Decision puts lawyer-client relationship ‘back at the heart of’ the Charter protection: lawyer
When police conduct undermines a criminal defence lawyer’s advice to an accused, they are required to allow another legal consultation to comply with the right to counsel under s. 10(b) of the Charter, the Supreme Court of Canada has found.
After a Quebec court convicted Patrick Dussault of second-degree murder and arson, the Court of Appeal ruled that police had violated Dussault’s right to counsel, and ordered a new trial. In a decision released Friday, the SCC has dismissed the Crown’s appeal.
Though police had facilitated a phone call between Dussault and his lawyer, the court found that the case was one of “the unique circumstances” where police are required provide a “further opportunity to consult counsel” before questioning. Writing for the unanimous 9-judge panel, Justice Michael Moldaver said that the police’s subsequent conduct had effectively undermined the initial legal advice, and in failing to provide another opportunity, they had breached Dussault’s s. 10(b) right.
“The main takeaway of this case is that the court has now made it incredibly clear that the police must refrain from engaging in any conduct that could undermine the suspect’s relationship of trust with his counsel,” says Mairi Springate, counsel for the intervenor, L’Association québécoise des avocats et avocates de la défense. “What they've done is put that lawyer-client relationship back at the heart of the protection that is offered by section 10(b) of the Charter.”
“The caselaw in the past has tended to restrict this notion of denigration of counsel to verbal denigration. And what this case shows is that, in fact, it's any conduct that has the effect of undermining the trust-relationship with counsel. That’s the clarification in the law that we see from this case.”
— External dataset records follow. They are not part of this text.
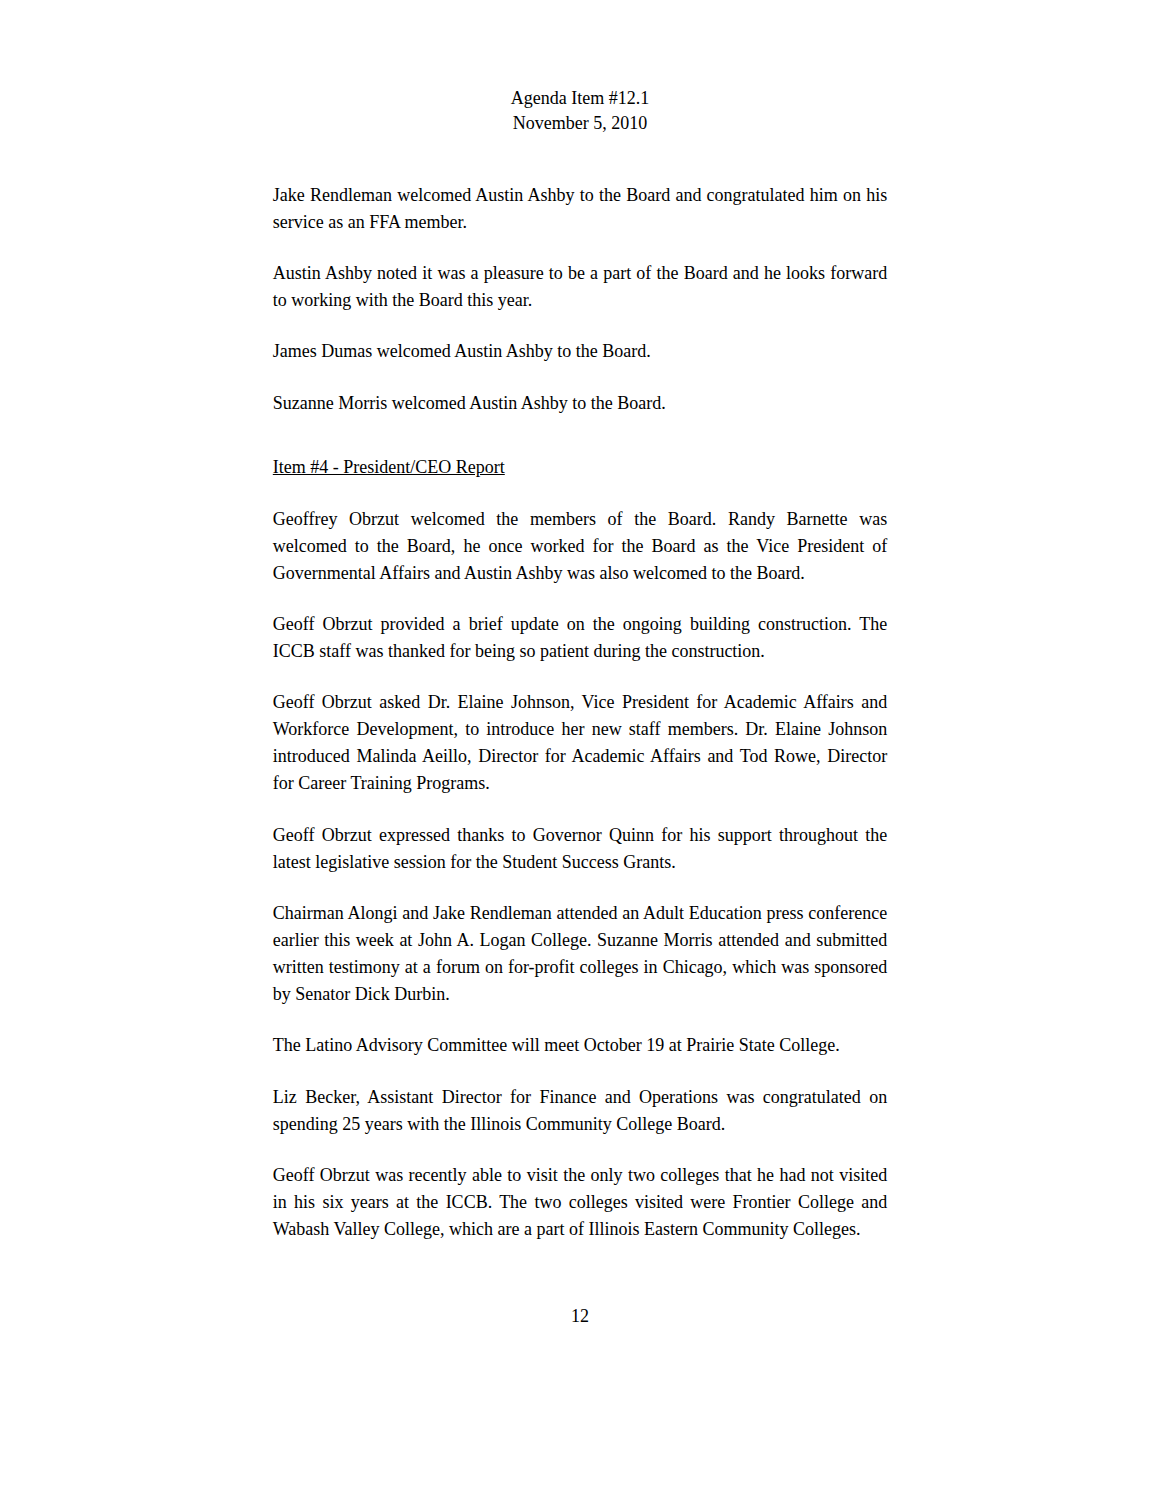Agenda Item #12.1
November 5, 2010
Jake Rendleman welcomed Austin Ashby to the Board and congratulated him on his service as an FFA member.
Austin Ashby noted it was a pleasure to be a part of the Board and he looks forward to working with the Board this year.
James Dumas welcomed Austin Ashby to the Board.
Suzanne Morris welcomed Austin Ashby to the Board.
Item #4 - President/CEO Report
Geoffrey Obrzut welcomed the members of the Board. Randy Barnette was welcomed to the Board, he once worked for the Board as the Vice President of Governmental Affairs and Austin Ashby was also welcomed to the Board.
Geoff Obrzut provided a brief update on the ongoing building construction. The ICCB staff was thanked for being so patient during the construction.
Geoff Obrzut asked Dr. Elaine Johnson, Vice President for Academic Affairs and Workforce Development, to introduce her new staff members. Dr. Elaine Johnson introduced Malinda Aeillo, Director for Academic Affairs and Tod Rowe, Director for Career Training Programs.
Geoff Obrzut expressed thanks to Governor Quinn for his support throughout the latest legislative session for the Student Success Grants.
Chairman Alongi and Jake Rendleman attended an Adult Education press conference earlier this week at John A. Logan College. Suzanne Morris attended and submitted written testimony at a forum on for-profit colleges in Chicago, which was sponsored by Senator Dick Durbin.
The Latino Advisory Committee will meet October 19 at Prairie State College.
Liz Becker, Assistant Director for Finance and Operations was congratulated on spending 25 years with the Illinois Community College Board.
Geoff Obrzut was recently able to visit the only two colleges that he had not visited in his six years at the ICCB. The two colleges visited were Frontier College and Wabash Valley College, which are a part of Illinois Eastern Community Colleges.
12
Police are typically only required to give an accused a chance to speak with a lawyer and are not required to facilitate “the continuous assistance of counsel,” said Moldaver. But there are three “categories of changed circumstances” which count as an exception to this general rule, he said. First, if there are “new procedures involving the detainee.” Second, if there is a “change in the jeopardy facing the detainee”. And third, if there is “reason to believe that the first information provided was deficient.”
The police’s undermining of legal counsel triggers the third category. This is not limited to the “intentional belittling” of defence counsel, said Moldaver, and can include unintentionally undermining the legal advice. The determination rests on the “objectively observable effects of the police conduct, rather than on the conduct itself.”
Police arrested Dussault in April 2013, and the arresting officers advised Dussault of his rights to counsel and to remain silent. At the station, Dussault spoke by phone with a lawyer, Jean-François Benoît. Benoît explained the charges against him and his right to remain silent, but sensed Dussault did not understand his advice and offered to come to the station. Dussault accepted and Benoît told the police he was coming and requested they suspend the investigation. The police agreed and Benoît told Dussault he was on his way, that he would be placed in a cell in the meantime, and told him not to speak to anyone.
The police then decided the phone call was a sufficient exercise of Dussault’s right to counsel and that they would not permit him to meet with Benoît. They called Benoît to let him know, but he showed up to the station anyway.
The police contacted a prosecutor from the office of the Director of Criminal and Penal Prosecutions, for advice. Looking at relevant caselaw, including the SCC decision in R. v. Sinclair, 2010 SCC 35, the prosecutor agreed s. 10(b) did not require they allow Dussault and Benoît to meet again.
Benoît was at the station for two hours and fifteen minutes, before leaving to attend to family matters. He left a note for officers indicating he had only provided Dussault with partial advice, which he needed to complete before they interrogated him. He said he would be free later that evening and to call him as soon as possible.
The police went ahead with the interrogation, without allowing Dussault and Benoît another meeting. During the interrogation, Dussault incriminated himself.
Two actions by police had combined to effectively undermine Benoît’s initial legal advice, said Moldaver. When Benoît told the officer he was coming to the police station to meet with the accused, and asked him to suspend the investigation, the officer said, “no problem or no trouble.” Benoît relied on this assurance in advising his client he would be placed in a cell, and they would meet later. By refusing to allow Dussault and Benoît to meet, “the police effectively falsified an important premise of the lawyer’s advice,” said Moldaver.
The second undermining action was misleading Dussault. The police had led him to believe Benoît had not shown up for their in-person consultation. While being interrogated, Dussault repeatedly mentioned the lawyer and his statements make clear the police’s conduct had undermined Benoît’s advice, said Moldaver. Dussault expressed his false belief that the lawyer had never arrived, he questioned why Benoît had advised him as he did and said Benoît’s failure to show had “left him feeling alone.”
“It's clear from this judgment that the police should not be undermining counsel’s role, or counsel’s advice, as a tactic to persuade people to speak to them,” says Anil Kapoor, counsel for the Criminal Lawyers' Association, an intervenor. “They should just not even talk about the lawyer once the advice has been given… that’s the big takeaway.”